**YOUR INSTRUCTIONS**
The records sit below. Return every line in them that holds the word "Водонагреватель".

[Stored data entries]
+--
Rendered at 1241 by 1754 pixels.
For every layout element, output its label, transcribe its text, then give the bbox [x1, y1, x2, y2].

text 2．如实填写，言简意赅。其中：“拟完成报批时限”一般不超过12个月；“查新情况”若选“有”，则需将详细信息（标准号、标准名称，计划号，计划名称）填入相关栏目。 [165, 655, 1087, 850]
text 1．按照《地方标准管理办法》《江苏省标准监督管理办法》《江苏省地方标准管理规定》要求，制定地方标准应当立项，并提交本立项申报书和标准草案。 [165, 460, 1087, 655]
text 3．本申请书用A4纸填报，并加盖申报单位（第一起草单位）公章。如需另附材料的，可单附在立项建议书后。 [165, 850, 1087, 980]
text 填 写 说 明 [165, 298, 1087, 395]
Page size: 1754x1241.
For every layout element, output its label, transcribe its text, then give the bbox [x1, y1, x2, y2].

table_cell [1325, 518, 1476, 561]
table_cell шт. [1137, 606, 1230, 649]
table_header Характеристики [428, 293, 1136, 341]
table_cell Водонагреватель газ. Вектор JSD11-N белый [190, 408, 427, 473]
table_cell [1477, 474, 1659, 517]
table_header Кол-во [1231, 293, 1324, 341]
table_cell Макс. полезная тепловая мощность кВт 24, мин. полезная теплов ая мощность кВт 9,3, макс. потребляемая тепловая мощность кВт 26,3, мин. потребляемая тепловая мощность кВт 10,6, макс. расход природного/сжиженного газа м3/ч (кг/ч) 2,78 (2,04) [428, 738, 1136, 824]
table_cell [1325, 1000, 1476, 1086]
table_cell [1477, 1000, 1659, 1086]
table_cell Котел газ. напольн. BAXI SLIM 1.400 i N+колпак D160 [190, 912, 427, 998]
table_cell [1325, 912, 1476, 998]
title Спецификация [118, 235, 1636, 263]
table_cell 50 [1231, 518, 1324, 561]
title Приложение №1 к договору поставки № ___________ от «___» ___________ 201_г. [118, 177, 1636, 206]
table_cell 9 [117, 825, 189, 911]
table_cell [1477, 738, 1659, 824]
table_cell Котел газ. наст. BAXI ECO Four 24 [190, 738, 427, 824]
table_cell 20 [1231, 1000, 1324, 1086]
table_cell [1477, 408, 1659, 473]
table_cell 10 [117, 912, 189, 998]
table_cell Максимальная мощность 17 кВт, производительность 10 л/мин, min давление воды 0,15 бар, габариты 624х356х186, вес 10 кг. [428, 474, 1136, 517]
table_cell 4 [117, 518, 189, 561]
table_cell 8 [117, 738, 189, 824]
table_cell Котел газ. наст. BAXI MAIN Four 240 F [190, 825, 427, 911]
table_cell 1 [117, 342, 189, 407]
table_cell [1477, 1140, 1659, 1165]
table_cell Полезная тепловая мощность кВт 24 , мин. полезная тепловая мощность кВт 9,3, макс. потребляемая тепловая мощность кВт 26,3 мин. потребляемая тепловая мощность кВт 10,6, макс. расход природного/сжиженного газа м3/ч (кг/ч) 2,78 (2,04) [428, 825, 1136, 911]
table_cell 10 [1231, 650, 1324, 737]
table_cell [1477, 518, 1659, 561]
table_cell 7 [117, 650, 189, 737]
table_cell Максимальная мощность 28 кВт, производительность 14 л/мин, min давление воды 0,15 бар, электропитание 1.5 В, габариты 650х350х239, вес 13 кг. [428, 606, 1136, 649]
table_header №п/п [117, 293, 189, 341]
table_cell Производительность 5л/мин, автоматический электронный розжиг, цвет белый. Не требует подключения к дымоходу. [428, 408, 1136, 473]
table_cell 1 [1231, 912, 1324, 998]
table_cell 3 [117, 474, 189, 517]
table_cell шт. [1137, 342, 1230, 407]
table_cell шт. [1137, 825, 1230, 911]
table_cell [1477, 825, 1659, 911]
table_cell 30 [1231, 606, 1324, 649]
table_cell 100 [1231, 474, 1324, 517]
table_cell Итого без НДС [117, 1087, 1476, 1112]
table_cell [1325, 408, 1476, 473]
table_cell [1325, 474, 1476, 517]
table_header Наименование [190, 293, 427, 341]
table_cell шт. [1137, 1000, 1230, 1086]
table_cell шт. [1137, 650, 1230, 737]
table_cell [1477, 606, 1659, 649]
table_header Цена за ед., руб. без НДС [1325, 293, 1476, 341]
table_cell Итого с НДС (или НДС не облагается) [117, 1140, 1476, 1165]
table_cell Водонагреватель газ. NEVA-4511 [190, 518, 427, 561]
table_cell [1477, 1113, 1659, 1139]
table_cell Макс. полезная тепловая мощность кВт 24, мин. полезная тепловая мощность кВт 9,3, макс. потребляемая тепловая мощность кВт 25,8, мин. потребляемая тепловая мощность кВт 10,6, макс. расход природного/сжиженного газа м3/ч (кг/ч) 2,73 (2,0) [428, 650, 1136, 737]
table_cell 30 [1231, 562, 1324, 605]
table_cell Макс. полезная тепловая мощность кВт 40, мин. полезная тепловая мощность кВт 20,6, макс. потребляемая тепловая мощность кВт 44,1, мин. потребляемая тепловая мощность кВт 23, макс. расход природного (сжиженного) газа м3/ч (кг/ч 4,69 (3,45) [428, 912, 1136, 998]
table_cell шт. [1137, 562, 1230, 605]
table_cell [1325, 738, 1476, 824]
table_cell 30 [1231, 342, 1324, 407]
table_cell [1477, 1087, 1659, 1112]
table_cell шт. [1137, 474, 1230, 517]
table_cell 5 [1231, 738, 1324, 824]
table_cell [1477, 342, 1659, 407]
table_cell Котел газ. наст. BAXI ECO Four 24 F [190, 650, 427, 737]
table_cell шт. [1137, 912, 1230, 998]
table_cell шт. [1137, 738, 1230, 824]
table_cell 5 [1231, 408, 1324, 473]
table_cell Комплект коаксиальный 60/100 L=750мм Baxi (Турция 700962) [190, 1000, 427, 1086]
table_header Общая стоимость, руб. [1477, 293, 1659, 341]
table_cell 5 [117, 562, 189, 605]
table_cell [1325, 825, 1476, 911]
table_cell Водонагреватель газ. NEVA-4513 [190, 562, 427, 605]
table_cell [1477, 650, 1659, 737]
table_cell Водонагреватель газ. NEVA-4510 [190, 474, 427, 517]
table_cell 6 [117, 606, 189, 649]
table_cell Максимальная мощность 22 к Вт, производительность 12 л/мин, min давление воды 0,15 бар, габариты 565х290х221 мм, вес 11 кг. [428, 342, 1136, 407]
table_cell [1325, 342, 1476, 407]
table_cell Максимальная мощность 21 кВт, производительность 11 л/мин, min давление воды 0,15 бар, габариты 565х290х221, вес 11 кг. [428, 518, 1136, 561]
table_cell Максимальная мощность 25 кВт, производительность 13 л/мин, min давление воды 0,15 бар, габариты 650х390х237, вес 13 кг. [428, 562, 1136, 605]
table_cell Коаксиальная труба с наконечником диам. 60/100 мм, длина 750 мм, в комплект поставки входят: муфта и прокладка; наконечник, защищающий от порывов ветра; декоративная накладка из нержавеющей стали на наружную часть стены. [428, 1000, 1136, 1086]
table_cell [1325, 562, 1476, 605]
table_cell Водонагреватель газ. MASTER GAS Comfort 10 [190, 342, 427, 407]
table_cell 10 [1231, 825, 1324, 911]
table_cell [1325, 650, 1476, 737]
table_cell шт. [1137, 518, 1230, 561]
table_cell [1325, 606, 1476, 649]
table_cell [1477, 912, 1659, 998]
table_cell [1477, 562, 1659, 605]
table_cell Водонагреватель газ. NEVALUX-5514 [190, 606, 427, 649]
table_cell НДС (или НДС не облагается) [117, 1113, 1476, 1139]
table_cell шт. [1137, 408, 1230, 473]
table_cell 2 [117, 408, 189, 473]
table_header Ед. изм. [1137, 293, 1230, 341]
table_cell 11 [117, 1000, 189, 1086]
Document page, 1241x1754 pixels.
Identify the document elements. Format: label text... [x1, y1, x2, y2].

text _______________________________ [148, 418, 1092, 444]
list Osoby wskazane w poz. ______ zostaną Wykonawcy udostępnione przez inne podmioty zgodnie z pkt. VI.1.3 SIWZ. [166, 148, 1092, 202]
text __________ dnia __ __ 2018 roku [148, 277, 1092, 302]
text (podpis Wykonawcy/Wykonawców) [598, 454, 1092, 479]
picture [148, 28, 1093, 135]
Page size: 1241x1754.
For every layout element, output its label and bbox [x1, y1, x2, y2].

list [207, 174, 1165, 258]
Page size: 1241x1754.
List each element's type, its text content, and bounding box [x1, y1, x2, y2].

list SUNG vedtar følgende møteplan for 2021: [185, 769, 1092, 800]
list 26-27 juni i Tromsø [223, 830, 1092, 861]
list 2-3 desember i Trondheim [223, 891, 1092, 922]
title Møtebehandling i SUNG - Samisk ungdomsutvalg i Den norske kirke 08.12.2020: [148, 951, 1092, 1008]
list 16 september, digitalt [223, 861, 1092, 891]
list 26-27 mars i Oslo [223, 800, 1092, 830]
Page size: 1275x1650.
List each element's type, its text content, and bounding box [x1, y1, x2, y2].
+--
**RESPONSE FOR THIS EXERCISE**
table_cell Водонагреватель газ. Вектор JSD11-N белый [190, 408, 427, 473]
table_cell Водонагреватель газ. NEVA-4511 [190, 518, 427, 561]
table_cell Водонагреватель газ. NEVA-4513 [190, 562, 427, 605]
table_cell Водонагреватель газ. NEVA-4510 [190, 474, 427, 517]
table_cell Водонагреватель газ. MASTER GAS Comfort 10 [190, 342, 427, 407]
table_cell Водонагреватель газ. NEVALUX-5514 [190, 606, 427, 649]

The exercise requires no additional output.